Des plateaux aux fourneaux, il n’y a qu’un pas
Des plateaux aux fourneaux, il n'y a qu'un pas que certains comédiens ont franchi, avec des résultats variés. Voici un aperçu des trois dernières tables qui font du bruit dans le milieu culinaire parisien.
Les Parisiennes : un rêve devenu réalité ?
Une promesse mal tenue. Le premier restaurant d'Édouard Baer, Les Parisiennes, semblait prometteur avec son ambiance chaleureuse et sa cuisine marocaine. Malheureusement, l'expérience fut loin de correspondre à l'attente. Les lieux manquent de rythme, et le service souffre d'une mauvaise organisation. Les plats, tels que le gâteau d’aubergine, sont rapidement épuisés, tandis que l'agneau au couscous laisse un goût désagréable en raison de sa préparation déséquilibrée. Le seul élément sauvant l'expérience est un verre de Vouvray qui, hélas, arrive en retard. En somme, même la charme d'Édouard Baer n'a pas suffi à séduire les clients.
La Fontaine Gaillon : un classique rénové
Un régal intemporel. La Fontaine Gaillon, bien connue pour ses repas d'affaires, continue d'attirer les foules. Avec des inspirations de Cocteau et des plats signés par Laurent Audiot, la cuisine fait honneur aux grands classiques. Les ravioles maison aux langoustines sont une belle surprise, tout comme la barbue parfaitement cuisinée. Les serveurs, efficaces et enjoués, complètent une expérience culinaire déjà savoureuse. Comptez environ 60-70 € à la carte pour une soirée réussie.

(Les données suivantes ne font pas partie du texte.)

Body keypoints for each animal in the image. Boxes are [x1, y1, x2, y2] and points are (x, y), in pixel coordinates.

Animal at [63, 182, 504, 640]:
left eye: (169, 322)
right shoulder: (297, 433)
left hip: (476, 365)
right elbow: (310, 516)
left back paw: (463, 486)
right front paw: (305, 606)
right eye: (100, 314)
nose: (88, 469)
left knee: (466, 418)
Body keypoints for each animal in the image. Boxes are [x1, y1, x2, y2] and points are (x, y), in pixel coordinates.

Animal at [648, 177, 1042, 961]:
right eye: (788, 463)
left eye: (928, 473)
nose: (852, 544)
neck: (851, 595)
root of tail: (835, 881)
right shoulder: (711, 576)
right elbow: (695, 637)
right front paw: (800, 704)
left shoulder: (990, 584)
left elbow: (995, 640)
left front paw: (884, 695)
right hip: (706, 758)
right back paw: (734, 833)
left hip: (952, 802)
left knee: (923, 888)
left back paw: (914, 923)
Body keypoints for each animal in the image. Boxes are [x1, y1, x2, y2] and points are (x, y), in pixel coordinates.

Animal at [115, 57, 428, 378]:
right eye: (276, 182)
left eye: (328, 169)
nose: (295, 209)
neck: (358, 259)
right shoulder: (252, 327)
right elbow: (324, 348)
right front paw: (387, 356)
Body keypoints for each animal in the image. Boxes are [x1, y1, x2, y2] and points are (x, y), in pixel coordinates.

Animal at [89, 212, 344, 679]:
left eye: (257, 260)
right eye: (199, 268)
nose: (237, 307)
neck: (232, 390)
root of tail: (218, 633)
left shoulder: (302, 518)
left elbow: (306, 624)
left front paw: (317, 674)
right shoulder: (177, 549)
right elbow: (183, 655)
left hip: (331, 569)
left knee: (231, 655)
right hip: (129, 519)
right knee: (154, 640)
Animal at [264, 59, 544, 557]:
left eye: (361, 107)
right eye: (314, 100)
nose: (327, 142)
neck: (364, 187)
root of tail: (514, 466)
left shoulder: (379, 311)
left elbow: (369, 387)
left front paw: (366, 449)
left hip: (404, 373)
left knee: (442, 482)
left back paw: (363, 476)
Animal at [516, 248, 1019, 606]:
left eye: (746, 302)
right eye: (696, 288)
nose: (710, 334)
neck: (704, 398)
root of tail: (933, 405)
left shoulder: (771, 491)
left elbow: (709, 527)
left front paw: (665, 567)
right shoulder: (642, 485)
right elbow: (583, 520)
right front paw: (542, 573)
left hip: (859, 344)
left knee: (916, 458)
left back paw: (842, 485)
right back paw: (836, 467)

Livingstone : un nouveau souffle rive gauche
Un design séduisant. Brice Fournier, connu pour son rôle dans Kaamelott, étend son empire culinaire avec un second Livingstone, désormais rive gauche. Avec une décoration moderne signée Véronique Lemaire, ce restaurant offre une cuisine thaïe raffinée, adaptée aux amateurs de gastronomie asiatique. Des plats comme la salade de bœuf mariné et le Pad Thaï séduisent, bien que le cadre puisse sembler trop familier. Attendez-vous à environ 40 € à la carte pour une bonne expérience dans ce décor revisité.